Rachel M Frank, Simon Lee, Charles A Bush-Joseph, Bryan T Kelly, Michael J Salata, Shane J Nho
American Journal of Sports Medicine 2014, 42 (11): 2634-42
25214529

BACKGROUND: Hip capsular management after hip arthroscopic surgery for femoroacetabular impingement (FAI) is controversial.

PURPOSE/HYPOTHESIS: To compare the clinical outcomes of patients undergoing hip arthroscopic surgery for FAI with T-capsulotomy with partial capsular repair (PR; closed vertical incision, open interportal incision) versus complete capsular repair (CR; full closure of both incisions). The hypothesis was that there would be improved clinical outcomes in patients undergoing CR compared with those undergoing PR.

STUDY DESIGN: Cohort study; Level of evidence, 3.

METHODS: Consecutive patients undergoing hip arthroscopic surgery for FAI by a single fellowship-trained surgeon from January 2011 to January 2012 were prospectively collected and analyzed. Inclusion criteria included all patients between ages 16 and 65 years with physical examination and radiographic findings consistent with symptomatic FAI, with a minimum 2-year follow-up. For analysis, patients were matched according to sex and age ±2 years. Primary clinical outcomes were measured via the Hip Outcome Score Activities of Daily Living (HOS-ADL) and Sport-Specific (HOS-SS) subscales, the modified Harris Hip Score (mHHS), patient satisfaction (measured on a visual analog scale), and clinical improvement at baseline, 6 months, 1 year, and 2 years. Statistical analysis was performed utilizing Student paired and unpaired t tests, with P < .05 considered significant.

RESULTS: A total of 64 patients were included in the study, with 32 patients (12 male, 20 female) in each group. The average follow-up was 29.9 ± 2.6 months. There were no significant demographic differences between the groups. The CR group demonstrated significantly superior outcomes in the HOS-SS at 6 months (PR: 63.8 ± 31.1 vs CR: 72.2 ± 16.1; P = .039), 1 year (PR: 72.7 ± 14.7 vs CR: 82.5 ± 10.7; P = .006), and 2.5 years (PR: 83.6 ± 9.6 vs CR: 87.3 ± 8.3; P < .0001) after surgery. Patient satisfaction at final follow-up was significantly better in the CR group (PR: 8.4 ± 1.0 vs CR: 8.6 ± 1.1; P = .025).
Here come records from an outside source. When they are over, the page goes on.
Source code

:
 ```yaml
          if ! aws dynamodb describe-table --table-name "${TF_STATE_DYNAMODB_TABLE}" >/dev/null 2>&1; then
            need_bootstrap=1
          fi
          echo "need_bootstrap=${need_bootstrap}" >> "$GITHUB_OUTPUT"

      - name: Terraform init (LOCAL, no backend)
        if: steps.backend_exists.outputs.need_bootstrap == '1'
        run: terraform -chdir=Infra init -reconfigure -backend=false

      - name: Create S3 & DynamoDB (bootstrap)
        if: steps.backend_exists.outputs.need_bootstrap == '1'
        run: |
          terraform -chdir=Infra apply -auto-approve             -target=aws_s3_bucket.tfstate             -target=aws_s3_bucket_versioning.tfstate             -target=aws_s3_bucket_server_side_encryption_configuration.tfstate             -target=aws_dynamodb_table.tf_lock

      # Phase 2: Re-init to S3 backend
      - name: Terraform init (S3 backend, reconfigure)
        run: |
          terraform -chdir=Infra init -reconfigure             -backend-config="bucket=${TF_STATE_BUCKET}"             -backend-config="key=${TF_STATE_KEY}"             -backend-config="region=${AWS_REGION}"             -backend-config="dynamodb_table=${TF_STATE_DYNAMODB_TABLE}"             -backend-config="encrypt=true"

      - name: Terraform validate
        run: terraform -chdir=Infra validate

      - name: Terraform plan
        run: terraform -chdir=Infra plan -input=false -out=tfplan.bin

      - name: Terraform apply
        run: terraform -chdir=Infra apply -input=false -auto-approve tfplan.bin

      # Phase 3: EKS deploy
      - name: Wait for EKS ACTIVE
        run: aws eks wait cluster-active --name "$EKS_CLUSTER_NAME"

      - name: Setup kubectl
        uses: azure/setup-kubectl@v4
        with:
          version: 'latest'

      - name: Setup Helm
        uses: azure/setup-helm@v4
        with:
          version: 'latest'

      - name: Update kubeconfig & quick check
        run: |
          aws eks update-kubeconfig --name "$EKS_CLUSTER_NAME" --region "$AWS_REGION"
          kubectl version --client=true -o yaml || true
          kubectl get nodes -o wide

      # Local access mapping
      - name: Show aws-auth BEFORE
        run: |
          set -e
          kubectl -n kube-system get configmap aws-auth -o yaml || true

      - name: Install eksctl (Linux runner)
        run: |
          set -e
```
Both groups demonstrated significant improvements in the HOS-ADL (PR: 64.6 ± 17.0 to 90.7 ± 8.4 [P < .0001]; CR: 66.1 ± 15.7 to 92.1 ± 7.9 [P < .0001]) and HOS-SS (PR: 39.4 ± 23.9 to 83.6 ± 9.6 [P < .0001]; CR: 39.1 ± 24.2 to 87.3 ± 8.3 [P < .0001]) at final follow-up. There were no significant differences between the groups in the HOS-ADL at any time point. There were no significant differences in the mHHS between the groups at final follow-up (PR: 82.5 ± 5.0 vs CR: 83.0 ± 4.4; P = .364). The overall revision rate was 6.25%; all patients (n = 4) who required revision arthroscopic surgery were in the PR group (13% of 32 patients), while no patients in the CR group required revision surgery.

CONCLUSION: While significant improvements were seen at 6 months, 1 year, and 2.5 years of follow-up regardless of the closure technique, patients who underwent CR of the hip capsule demonstrated superior sport-specific outcomes compared with those undergoing PR. There was a 13% revision rate in the PR group, but no patients in the CR group required revision surgery. While longer term outcome studies are needed to determine if these results are maintained over time, these data suggest improved outcomes after CR compared with PR at 2.5 years after hip arthroscopic surgery for FAI.